Müzisyenler (ya da genel olarak sanatçılar diye okuyabilirsiniz); salgın günlerinin öldürmeyip de süründürdüğü insan grupları listesinin başlarında yer alıyorlar.
Yaptıkları sanat olmakla birlikte, geçimlerini sağlayacakları bir meslek. Ancak geçim konusunda en talihsiz mesleklerden. Ürünü kriz anında ilk vazgeçilenlerden; üstüne üstlük sistem tarafından gereksiz gösterilmeye, planlı olarak değersizleştirilmeye çalışılan onlarca yetenekli değerli insan profillerinden biri.

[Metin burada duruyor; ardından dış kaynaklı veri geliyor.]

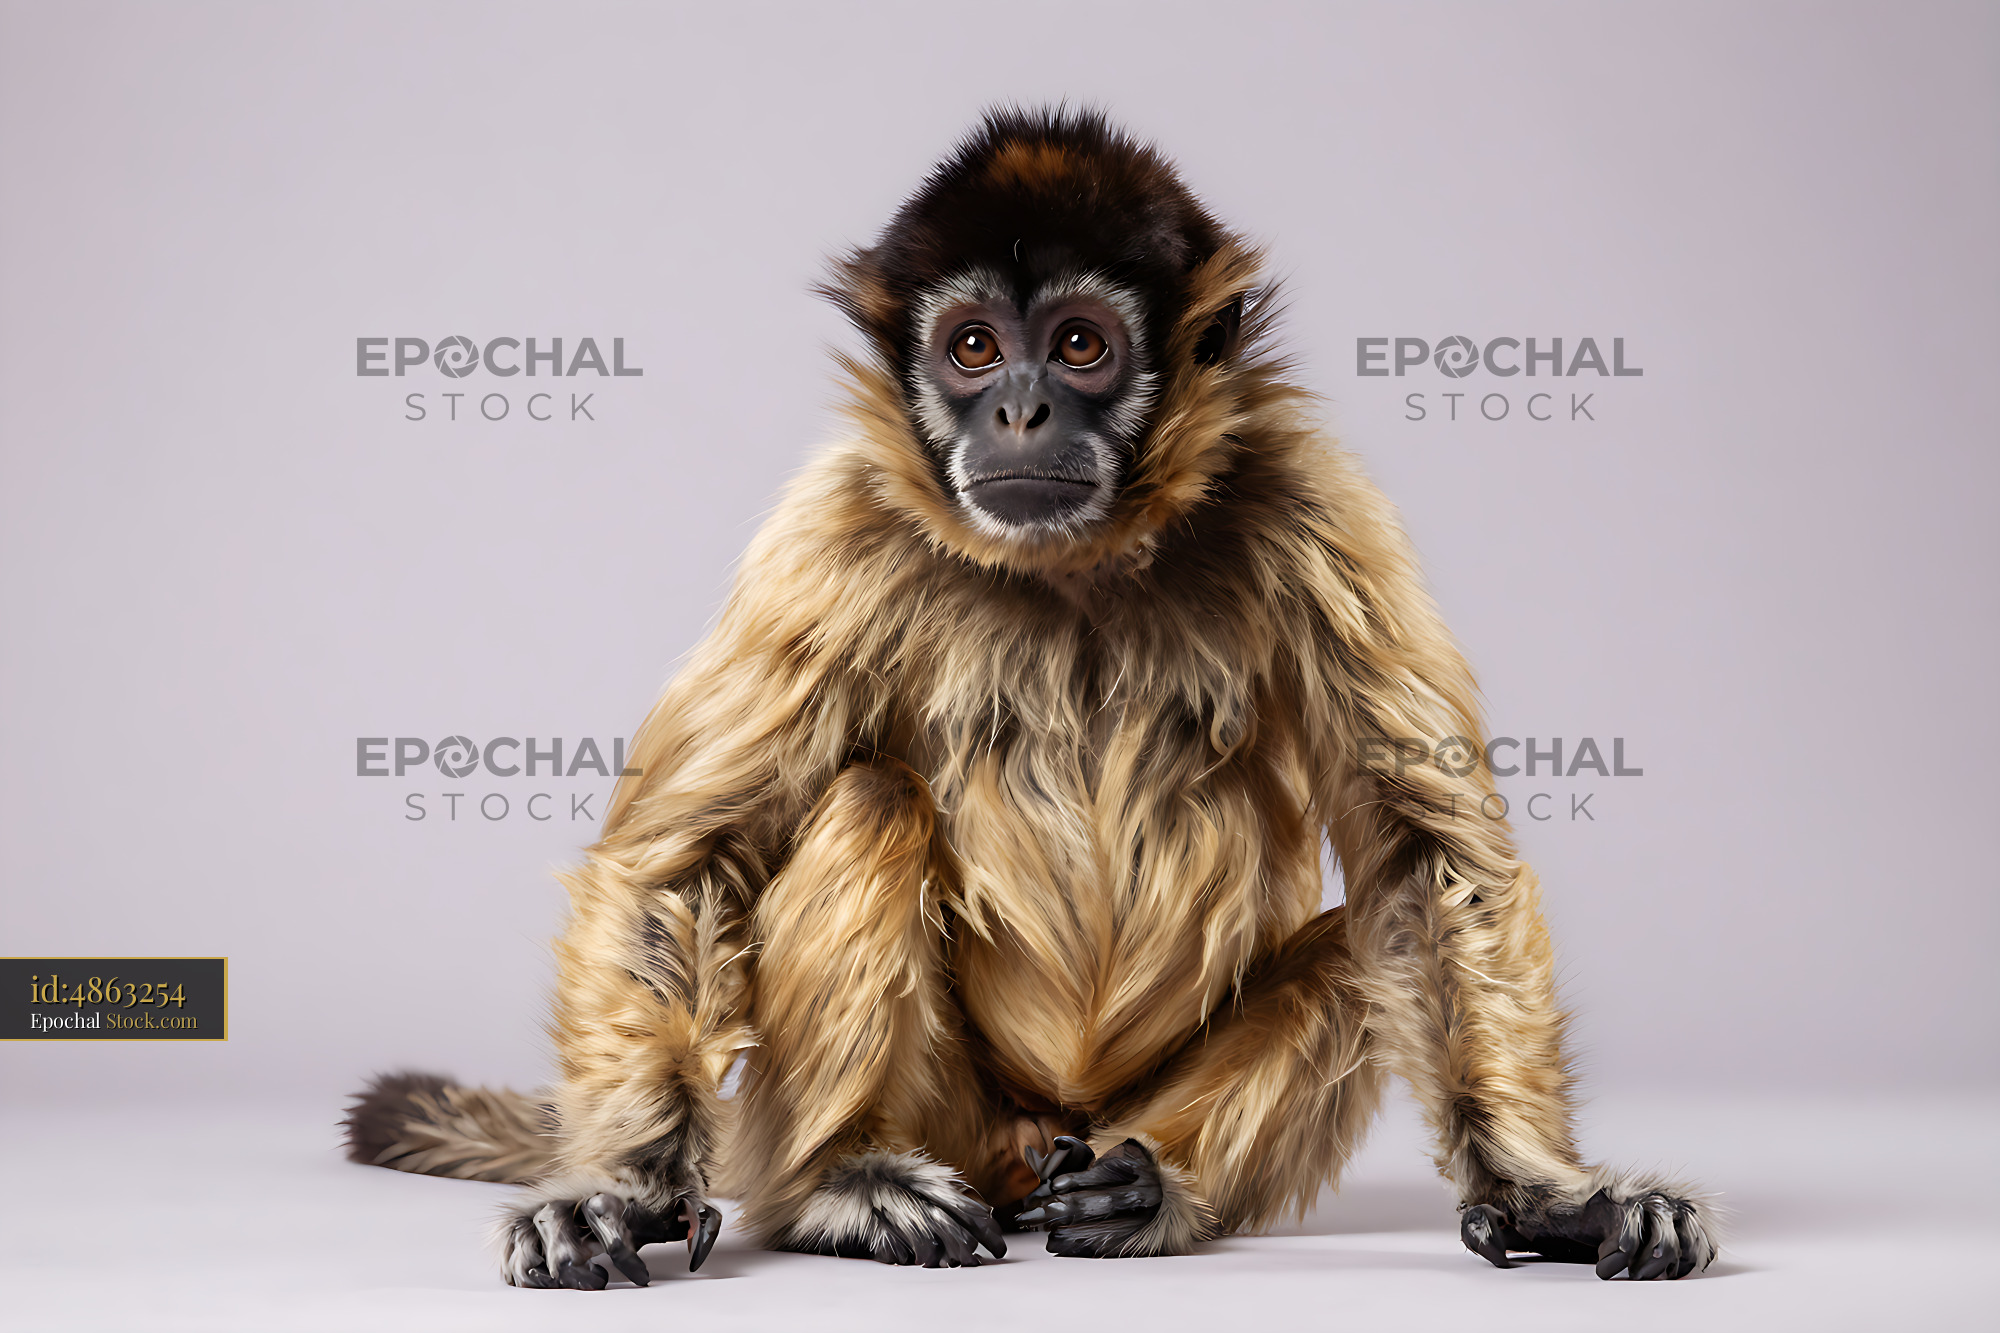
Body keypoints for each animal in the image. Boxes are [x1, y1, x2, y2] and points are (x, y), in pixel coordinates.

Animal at [344, 107, 1718, 1288]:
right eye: (968, 346)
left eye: (1077, 344)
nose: (1018, 406)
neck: (1075, 569)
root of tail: (1040, 1129)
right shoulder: (837, 522)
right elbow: (682, 862)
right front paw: (622, 1192)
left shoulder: (1307, 493)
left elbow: (1428, 865)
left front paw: (1548, 1195)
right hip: (955, 1112)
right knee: (871, 803)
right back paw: (842, 1187)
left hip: (1112, 1107)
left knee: (1349, 946)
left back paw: (1143, 1190)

Bordrolu, kadrolu, maaşlı devlet memurları bir yana; çoğunluğu serbest piyasanın kucağına bırakılmış (ekonomist ağzıyla) merdiven altı müzisyen derekesine düşürülmüşler. Onlar açlık sınırının altındaki yaşam koşullarına göre evrim geçirmiş şerbetli insanlar.
Bu ülkede müzisyenliğin sayısız dramı var; düğünde damat halayı çalan sayısız caz müzisyeni, tanıyorum. Parasını almak için çıkılmayan telefonları sayısız kez tuşlayan, muhatap olduğu çakal pavyoncudan hak ettiği parayı isterken kendini dilenci gibi hisseden, altında çalıştığı pop yıldızı tarafından azarlanan onlarca değerli müzisyen biliyorum. Bunları geçtim; zaten mekanik olarak satışlardan doğru dürüst para kazanamıyorlar. Konser bilet yüzdesi, tişört-kupa gibi eşya (merchandise) satışı ve telif hakları geliri devede kulak. Barlarda haftanın beş günü çalsanız bile kazanılan para komik.

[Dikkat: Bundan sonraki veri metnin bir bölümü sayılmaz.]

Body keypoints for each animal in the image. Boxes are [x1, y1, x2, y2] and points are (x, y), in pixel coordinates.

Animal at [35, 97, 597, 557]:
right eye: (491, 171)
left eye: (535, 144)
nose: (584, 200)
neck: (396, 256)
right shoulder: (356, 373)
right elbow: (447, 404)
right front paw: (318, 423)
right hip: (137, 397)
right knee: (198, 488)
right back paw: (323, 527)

Biliyoruz ki, yıllarca nota sehpası karşısında çürütülen dirseklerin karşılığını alamayan bu insanların sorunları yeni peydahlanmadı ve içinde yaşadıkları toplumun sınıflı olduğu gerçeği değişmedi. Onlar salgın günlerinden önce de tarifsiz sıkıntılar çekiyordu, şimdi de çekiyorlar. Yine sigortasız ve parasızlar; üstelik bir de itibarsızlar. Kısacası müzisyenin adı bu düzende karantinadan önce de yoktu.